There is no explanation for the discrepancy.
The bulk of funds collected by Mosby came from a November fundraiser at Baltimore Soundstage and in the final weeks of December and early January.
• Marilyn Mosby is holding a fundraiser this evening while her fate is up in the air (11/18/21)
Following last week’s indictment, Mosby said she will not resign and is expected to run for a third term as state’s attorney, with the critical Democratic Party primary looming in June.
Among those who contributed to her campaign since news of the federal investigation broke last March:
- J.P. Grant, the Columbia-based financier who admitted paying $100,000 to former Mayor Catherine Pugh shortly before she was sworn into office in 2016. Grant was never charged in the investigation ($2,500).
- Kimberly Morton, former COS for mayors Pugh and Bernard C. “Jack” Young, who promoted Mosby’s early career as an assistant state’s attorney ($250).
- Nick Mosby ($6,000) through his campaign committee, which also reported spending $40,000 to pay Kostelanetz & Fink, the law firm of his personal defense attorney, Caroline Ciraolo, as well as $12,500 to Bolden’s ReedSmith, which initially represented him in the federal probe.
- Former Baltimore mayor and current president of University of Baltimore Kurt Schmoke ($500).
- Murphy, Falcon & Murphy, headed by longtime Mosby supporter, attorney “Billy” Murphy ($2,200).
- Ronald H. Lipscomb, who testified to lavishing gifts on former mayor Sheila Dixon during the state prosecution that led to Dixon’s conviction and resignation ($1,000).
- Kevin Liles and other executives at 300 Entertainment, the New York record label of Young Thug, Megan Thee Stallion and Mary J. Blige ($7,850).
- Phillip Stokes, principal of events manager greiBO and husband of Downtown Partnership CEO Shelonda Stokes ($2,600).
- Former City Councilman Carl Stokes ($500).
- Annapolis Coalition of Black Progressives PAC ($6,000).
- Julie Greenwald, a Brooklyn-based executive at Atlantic Records ($6,000).

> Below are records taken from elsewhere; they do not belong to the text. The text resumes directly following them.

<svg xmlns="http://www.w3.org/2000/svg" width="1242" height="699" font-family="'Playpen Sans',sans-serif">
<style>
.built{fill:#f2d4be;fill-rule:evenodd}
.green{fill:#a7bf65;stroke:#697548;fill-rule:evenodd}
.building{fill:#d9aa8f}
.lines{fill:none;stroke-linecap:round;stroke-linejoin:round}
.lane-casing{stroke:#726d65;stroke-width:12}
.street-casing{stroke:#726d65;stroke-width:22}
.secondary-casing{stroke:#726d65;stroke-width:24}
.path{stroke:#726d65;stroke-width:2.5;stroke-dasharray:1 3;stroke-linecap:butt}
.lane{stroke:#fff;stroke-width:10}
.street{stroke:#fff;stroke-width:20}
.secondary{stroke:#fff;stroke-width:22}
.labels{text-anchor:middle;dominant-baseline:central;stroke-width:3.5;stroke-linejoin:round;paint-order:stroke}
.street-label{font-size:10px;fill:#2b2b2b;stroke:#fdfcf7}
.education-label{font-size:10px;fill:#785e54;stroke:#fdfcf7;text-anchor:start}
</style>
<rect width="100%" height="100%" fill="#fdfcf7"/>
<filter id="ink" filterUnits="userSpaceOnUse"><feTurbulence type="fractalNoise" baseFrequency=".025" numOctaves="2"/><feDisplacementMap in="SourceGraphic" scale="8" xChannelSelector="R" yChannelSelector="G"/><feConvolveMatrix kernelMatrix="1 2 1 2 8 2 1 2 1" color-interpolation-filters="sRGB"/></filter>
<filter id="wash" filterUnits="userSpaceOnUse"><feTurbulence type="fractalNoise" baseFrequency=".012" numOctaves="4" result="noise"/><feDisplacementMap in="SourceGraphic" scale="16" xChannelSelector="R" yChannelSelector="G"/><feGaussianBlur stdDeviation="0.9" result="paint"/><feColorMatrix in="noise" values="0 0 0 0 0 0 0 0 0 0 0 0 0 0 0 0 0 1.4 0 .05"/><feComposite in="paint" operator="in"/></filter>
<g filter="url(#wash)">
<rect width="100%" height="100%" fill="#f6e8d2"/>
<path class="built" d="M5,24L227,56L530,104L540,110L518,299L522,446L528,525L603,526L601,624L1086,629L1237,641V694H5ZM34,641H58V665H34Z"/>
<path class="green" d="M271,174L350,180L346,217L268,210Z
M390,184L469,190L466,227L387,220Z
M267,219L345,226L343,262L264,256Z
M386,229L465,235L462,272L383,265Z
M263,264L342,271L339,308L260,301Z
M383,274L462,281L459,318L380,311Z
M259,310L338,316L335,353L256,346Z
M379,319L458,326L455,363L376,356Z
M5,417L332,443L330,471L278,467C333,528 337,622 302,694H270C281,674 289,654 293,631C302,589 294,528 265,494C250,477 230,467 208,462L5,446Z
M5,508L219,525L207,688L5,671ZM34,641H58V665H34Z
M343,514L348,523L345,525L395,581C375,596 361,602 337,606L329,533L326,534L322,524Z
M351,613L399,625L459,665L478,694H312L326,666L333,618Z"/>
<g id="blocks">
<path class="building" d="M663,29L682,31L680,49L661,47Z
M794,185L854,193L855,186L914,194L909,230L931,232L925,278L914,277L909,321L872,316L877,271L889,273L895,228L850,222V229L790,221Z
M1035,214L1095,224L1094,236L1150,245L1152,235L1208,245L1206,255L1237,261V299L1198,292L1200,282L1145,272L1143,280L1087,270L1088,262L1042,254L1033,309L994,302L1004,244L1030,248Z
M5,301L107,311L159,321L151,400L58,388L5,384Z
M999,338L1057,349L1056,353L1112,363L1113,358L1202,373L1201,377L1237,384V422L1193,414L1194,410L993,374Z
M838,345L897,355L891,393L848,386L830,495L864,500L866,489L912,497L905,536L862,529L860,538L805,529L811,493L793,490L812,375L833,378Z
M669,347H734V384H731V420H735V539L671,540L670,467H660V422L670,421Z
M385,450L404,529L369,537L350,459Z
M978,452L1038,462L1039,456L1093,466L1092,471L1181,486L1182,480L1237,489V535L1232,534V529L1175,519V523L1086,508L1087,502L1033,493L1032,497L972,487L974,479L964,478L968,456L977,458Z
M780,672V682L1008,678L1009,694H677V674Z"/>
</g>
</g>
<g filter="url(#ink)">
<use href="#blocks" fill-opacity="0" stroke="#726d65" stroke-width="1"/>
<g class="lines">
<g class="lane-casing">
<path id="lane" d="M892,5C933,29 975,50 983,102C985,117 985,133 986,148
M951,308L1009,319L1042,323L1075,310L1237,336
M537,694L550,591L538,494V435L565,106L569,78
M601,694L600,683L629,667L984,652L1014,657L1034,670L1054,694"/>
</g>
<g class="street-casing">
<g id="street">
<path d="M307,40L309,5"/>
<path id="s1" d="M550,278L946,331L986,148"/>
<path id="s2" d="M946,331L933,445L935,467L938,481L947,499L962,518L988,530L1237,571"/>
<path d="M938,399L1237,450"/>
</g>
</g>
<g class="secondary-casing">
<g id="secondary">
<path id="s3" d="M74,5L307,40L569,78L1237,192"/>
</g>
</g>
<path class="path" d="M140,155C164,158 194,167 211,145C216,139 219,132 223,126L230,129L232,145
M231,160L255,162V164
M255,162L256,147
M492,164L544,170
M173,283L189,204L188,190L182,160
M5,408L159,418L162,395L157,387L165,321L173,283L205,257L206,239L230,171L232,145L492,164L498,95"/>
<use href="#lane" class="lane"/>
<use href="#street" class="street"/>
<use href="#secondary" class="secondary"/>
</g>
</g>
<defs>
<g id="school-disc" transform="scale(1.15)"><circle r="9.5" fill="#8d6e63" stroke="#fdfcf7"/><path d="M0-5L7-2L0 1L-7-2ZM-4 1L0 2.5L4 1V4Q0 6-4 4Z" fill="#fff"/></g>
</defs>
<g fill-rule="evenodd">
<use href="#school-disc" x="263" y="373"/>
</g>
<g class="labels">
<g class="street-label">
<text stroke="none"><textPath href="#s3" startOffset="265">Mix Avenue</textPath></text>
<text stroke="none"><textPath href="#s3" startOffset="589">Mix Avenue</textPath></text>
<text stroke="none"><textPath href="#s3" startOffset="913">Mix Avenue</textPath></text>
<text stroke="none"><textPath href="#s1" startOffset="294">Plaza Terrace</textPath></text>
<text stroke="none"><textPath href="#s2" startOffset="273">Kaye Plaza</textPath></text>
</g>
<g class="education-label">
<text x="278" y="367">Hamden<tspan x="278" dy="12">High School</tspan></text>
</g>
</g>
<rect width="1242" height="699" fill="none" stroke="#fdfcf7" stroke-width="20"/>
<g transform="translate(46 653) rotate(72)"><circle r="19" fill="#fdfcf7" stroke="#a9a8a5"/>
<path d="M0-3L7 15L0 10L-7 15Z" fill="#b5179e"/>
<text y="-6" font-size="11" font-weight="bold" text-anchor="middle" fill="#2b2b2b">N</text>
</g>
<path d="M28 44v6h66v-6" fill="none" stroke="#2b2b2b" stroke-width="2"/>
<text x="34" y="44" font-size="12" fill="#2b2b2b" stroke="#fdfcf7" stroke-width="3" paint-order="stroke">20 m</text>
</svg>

- City Councilman Antonio Glover ($450).
- Campaign committee of Councilman Yitzy Schleifer ($2,000)
- Baltimore City Police Officer Kalman Finkelstein ($2,500).
- Janice Bledsoe, acting Baltimore chief deputy state’s attorney ($2,000).
- A. Scott Bolden, listed as “Alan Bolden” ($1,000).
- Emanuel Bailey, president and CEO of DC09, a vendor for the D.C. Lottery ($6,000).
- Carletta Higginson, head of global music publishing for Google ($6,000).
- Criminal defense attorney Brian Thompson and his law firm Silverman, Thompson, Slutkin & White ($2,500).
- Criminal defense attorney J. Wyndal Gordon ($2,000).
- Criminal defense attorney James Rhodes and his law firm ($2,750).
- Jada McCray, COO and co-owner of BTST Services, who contributed $7,000, or $1,000 over the legal campaign limit in Maryland.